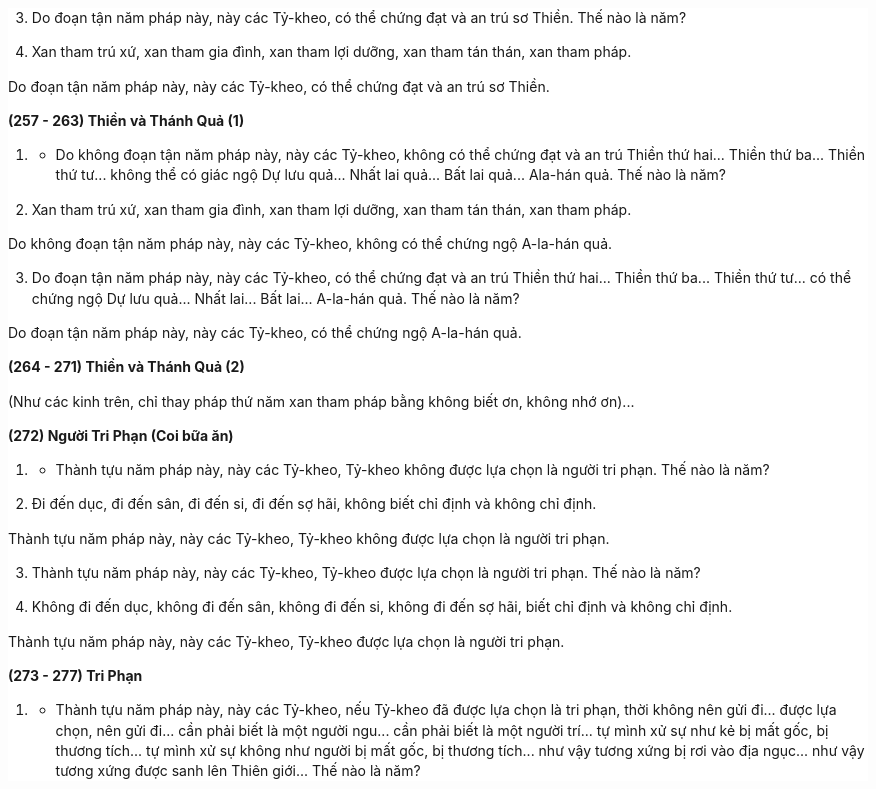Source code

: 3. Do đoạn tận năm pháp này, này các Tỷ-kheo, có thể chứng đạt và an trú sơ Thiền. Thế nào là năm?


4. Xan tham trú xứ, xan tham gia đình, xan tham lợi dưỡng, xan tham tán thán, xan tham pháp.

Do đoạn tận năm pháp này, này các Tỷ-kheo, có thể chứng đạt và an trú sơ Thiền.

**(257 - 263) Thiền và Thánh Quả (1)**

1. - Do không đoạn tận năm pháp này, này các Tỷ-kheo, không có thể chứng đạt và an trú Thiền thứ
hai... Thiền thứ ba... Thiền thứ tư... không thể có giác ngộ Dự lưu quả... Nhất lai quả... Bất lai quả... Ala-hán quả. Thế nào là năm?


2. Xan tham trú xứ, xan tham gia đình, xan tham lợi dưỡng, xan tham tán thán, xan tham pháp.

Do không đoạn tận năm pháp này, này các Tỷ-kheo, không có thể chứng ngộ A-la-hán quả.


3. Do đoạn tận năm pháp này, này các Tỷ-kheo, có thể chứng đạt và an trú Thiền thứ hai... Thiền thứ
ba... Thiền thứ tư... có thể chứng ngộ Dự lưu quả... Nhất lai... Bất lai... A-la-hán quả. Thế nào là năm?

Do đoạn tận năm pháp này, này các Tỷ-kheo, có thể chứng ngộ A-la-hán quả.

**(264 - 271) Thiền và Thánh Quả (2)**

(Như các kinh trên, chỉ thay pháp thứ năm xan tham pháp bằng không biết ơn, không nhớ ơn)...

**(272) Người Tri Phạn (Coi bữa ăn)**


1. - Thành tựu năm pháp này, này các Tỷ-kheo, Tỷ-kheo không được lựa chọn là người tri phạn. Thế
nào là năm?


2. Ði đến dục, đi đến sân, đi đến si, đi đến sợ hãi, không biết chỉ định và không chỉ định.

Thành tựu năm pháp này, này các Tỷ-kheo, Tỷ-kheo không được lựa chọn là người tri phạn.


3. Thành tựu năm pháp này, này các Tỷ-kheo, Tỷ-kheo được lựa chọn là người tri phạn. Thế nào là
năm?


4. Không đi đến dục, không đi đến sân, không đi đến si, không đi đến sợ hãi, biết chỉ định và không chỉ
định.

Thành tựu năm pháp này, này các Tỷ-kheo, Tỷ-kheo được lựa chọn là người tri phạn.

**(273 - 277) Tri Phạn**


1. - Thành tựu năm pháp này, này các Tỷ-kheo, nếu Tỷ-kheo đã được lựa chọn là tri phạn, thời không
nên gửi đi... được lựa chọn, nên gửi đi... cần phải biết là một người ngu... cần phải biết là một người trí...
tự mình xử sự như kẻ bị mất gốc, bị thương tích... tự mình xử sự không như người bị mất gốc, bị thương
tích... như vậy tương xứng bị rơi vào địa ngục... như vậy tương xứng được sanh lên Thiên giới... Thế
nào là năm?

(Problem)
A complete answer lists each line of the data that holds the word "Nhất".

(Response to this task)
hai... Thiền thứ ba... Thiền thứ tư... không thể có giác ngộ Dự lưu quả... Nhất lai quả... Bất lai quả... Ala-hán quả. Thế nào là năm?
ba... Thiền thứ tư... có thể chứng ngộ Dự lưu quả... Nhất lai... Bất lai... A-la-hán quả. Thế nào là năm?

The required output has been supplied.